David Prince celebrates after the men's 200-meter T64 final at the Parapan American Games Lima 2019 on Aug. 25, 2019 in Lima, Peru.
While battling a tight hamstring, two-time Paralympian David Prince shaved nearly a second off his preliminary time to win the bronze medal in the men’s 200-meter T64 race at the World Para Athletics Championships Saturday in Dubai, United Arab Emirates.
Prince’s sharp 22.59 seconds in the 200, after running it in 23.49 in Friday’s preliminary round, represents a return to power in the sprint event for the 36-year-old. He took world silver in the event in 2013 but hasn’t made a world or Paralympic Games medal podium in the 200 since.
“Honestly my hamstring has been bothering me since the beginning of June, so I’m surprised I even made it here,” he said, still catching his breath. “Super thrilled about making it on the podium.”
Ronald Hertog of the Netherlands won on Saturday in 22.20 seconds, edging Michail Seitis of Greece by 0.03. The same margin separated Prince and fourth-place finisher Kevan Hueftle of the U.S. in the 34-year-old red angus rancher from Nebraska’s first appearance at a world championships.
"Kevan was right there,” Prince said, “I felt him breathing down my neck.”
Former 100-meter world champion and three-time Paralympian Jerome Singleton, who covered the distance in 23.09, was sixth.
Prince, the son of missionaries who spent much of his childhood in Oaxaca, Mexico, had his right leg amputated below the knee after he crashed his motorcycle when he was 18, an accident that also left him with a traumatic head injury.
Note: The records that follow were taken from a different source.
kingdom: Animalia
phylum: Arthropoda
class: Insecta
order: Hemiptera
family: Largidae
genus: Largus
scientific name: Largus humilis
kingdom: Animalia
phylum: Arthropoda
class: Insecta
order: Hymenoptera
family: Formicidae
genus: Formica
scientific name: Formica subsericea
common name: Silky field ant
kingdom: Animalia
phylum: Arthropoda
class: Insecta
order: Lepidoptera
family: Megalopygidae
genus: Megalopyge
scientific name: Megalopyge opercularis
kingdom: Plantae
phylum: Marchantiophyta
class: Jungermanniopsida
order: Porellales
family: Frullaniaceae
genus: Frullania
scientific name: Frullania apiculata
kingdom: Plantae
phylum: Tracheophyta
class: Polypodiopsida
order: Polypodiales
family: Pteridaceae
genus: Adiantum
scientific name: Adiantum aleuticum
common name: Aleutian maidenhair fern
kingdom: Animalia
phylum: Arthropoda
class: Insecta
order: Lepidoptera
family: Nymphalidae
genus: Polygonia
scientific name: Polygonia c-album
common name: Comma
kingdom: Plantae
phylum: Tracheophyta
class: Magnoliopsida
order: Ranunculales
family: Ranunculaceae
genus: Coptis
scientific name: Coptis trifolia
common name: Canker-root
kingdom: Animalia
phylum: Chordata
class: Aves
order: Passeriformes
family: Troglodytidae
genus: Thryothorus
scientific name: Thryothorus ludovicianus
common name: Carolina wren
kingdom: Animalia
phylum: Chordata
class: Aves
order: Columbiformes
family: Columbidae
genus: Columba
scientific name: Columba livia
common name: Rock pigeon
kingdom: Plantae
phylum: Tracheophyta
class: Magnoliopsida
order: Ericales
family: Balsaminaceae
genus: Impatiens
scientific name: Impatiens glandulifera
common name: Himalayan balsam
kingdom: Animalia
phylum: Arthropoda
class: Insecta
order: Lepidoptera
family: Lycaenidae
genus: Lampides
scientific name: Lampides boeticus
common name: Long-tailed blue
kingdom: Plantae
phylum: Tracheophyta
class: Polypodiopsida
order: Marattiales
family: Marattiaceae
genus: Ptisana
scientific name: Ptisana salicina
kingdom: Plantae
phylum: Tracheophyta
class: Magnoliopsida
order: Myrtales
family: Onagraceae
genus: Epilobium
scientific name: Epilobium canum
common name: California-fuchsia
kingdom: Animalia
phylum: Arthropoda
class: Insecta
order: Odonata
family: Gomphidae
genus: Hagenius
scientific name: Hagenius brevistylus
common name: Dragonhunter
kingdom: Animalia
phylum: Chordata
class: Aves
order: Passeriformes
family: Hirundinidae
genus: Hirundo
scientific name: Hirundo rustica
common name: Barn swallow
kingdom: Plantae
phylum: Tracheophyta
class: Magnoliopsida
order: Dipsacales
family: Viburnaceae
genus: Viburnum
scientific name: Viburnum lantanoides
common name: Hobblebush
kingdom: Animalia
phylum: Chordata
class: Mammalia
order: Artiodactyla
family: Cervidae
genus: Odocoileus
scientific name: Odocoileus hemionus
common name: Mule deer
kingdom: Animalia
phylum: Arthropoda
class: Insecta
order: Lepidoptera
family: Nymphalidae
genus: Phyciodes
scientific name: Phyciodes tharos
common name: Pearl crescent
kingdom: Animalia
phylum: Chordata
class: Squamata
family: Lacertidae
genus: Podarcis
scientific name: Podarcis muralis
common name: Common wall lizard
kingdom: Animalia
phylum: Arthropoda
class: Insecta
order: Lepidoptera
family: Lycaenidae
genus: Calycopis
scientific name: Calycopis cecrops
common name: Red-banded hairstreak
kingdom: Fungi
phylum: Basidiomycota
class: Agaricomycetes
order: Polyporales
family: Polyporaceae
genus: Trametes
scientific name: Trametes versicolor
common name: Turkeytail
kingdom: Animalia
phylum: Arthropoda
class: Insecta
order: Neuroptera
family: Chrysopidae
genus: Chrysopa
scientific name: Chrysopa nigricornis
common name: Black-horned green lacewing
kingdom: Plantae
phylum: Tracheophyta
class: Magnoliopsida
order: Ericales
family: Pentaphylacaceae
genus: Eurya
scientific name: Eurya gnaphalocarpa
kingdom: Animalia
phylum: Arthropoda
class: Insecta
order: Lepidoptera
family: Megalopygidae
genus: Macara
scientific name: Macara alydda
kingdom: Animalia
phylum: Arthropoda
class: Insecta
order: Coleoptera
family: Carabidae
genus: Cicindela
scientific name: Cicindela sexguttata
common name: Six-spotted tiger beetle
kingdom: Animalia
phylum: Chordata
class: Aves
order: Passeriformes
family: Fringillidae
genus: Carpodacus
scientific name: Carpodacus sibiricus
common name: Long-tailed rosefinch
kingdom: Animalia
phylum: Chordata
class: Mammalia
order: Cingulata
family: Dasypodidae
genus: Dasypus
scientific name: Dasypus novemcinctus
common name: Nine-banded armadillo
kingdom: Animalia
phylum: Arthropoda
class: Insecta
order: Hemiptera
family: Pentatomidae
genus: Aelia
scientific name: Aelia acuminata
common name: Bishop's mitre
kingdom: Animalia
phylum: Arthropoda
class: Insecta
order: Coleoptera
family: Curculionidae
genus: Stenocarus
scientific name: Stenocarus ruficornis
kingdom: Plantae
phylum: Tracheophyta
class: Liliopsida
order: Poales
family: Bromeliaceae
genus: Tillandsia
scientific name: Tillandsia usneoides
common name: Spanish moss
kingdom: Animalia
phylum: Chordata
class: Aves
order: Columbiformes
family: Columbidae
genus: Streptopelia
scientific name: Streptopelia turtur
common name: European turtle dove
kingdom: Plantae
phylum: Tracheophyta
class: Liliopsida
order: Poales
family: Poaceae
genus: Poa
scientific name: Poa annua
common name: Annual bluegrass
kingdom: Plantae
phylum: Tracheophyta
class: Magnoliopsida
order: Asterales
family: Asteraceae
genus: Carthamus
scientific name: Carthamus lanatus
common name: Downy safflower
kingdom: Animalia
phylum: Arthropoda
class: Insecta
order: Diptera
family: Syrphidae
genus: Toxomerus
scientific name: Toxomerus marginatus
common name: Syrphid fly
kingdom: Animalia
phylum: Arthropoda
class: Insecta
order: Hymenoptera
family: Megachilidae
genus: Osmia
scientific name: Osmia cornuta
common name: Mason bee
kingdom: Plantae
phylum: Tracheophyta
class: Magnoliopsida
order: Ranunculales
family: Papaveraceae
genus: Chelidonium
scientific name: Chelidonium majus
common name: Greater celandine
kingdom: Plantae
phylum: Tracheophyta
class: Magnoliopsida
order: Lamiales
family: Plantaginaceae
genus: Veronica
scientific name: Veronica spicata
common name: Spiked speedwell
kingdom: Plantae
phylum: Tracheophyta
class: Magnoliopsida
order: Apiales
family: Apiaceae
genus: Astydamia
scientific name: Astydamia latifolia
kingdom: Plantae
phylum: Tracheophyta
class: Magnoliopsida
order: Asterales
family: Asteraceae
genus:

That led him to track and field, where he has thrived at distances from 100 to 400.
Prince’s best results in recent years have most often come in the 400, where he owns a bronze medal from the Paralympic Games London 2012 and bronzes at the world championships in 2011 and 2013. He was also sixth in the 400 at the 2017 world championships.
Meanwhile, Prince finished sixth in the 200 at the Olympic Games Rio 2016 and seventh at the following year’s world championships. He's also won two world silver medals in the 4x100.
He said he considered quitting the sport in the past year amidst a divorce and other personal challenges but ultimately found himself back and fighting for a world title.
“I’m 36, I’m old, I’m hurting and this last year proved that God just doesn’t want me out of it,” he said. “I’ve tried working jobs and being a normal person, but he’s always closed those doors and opened these. I'm really thankful to be here.”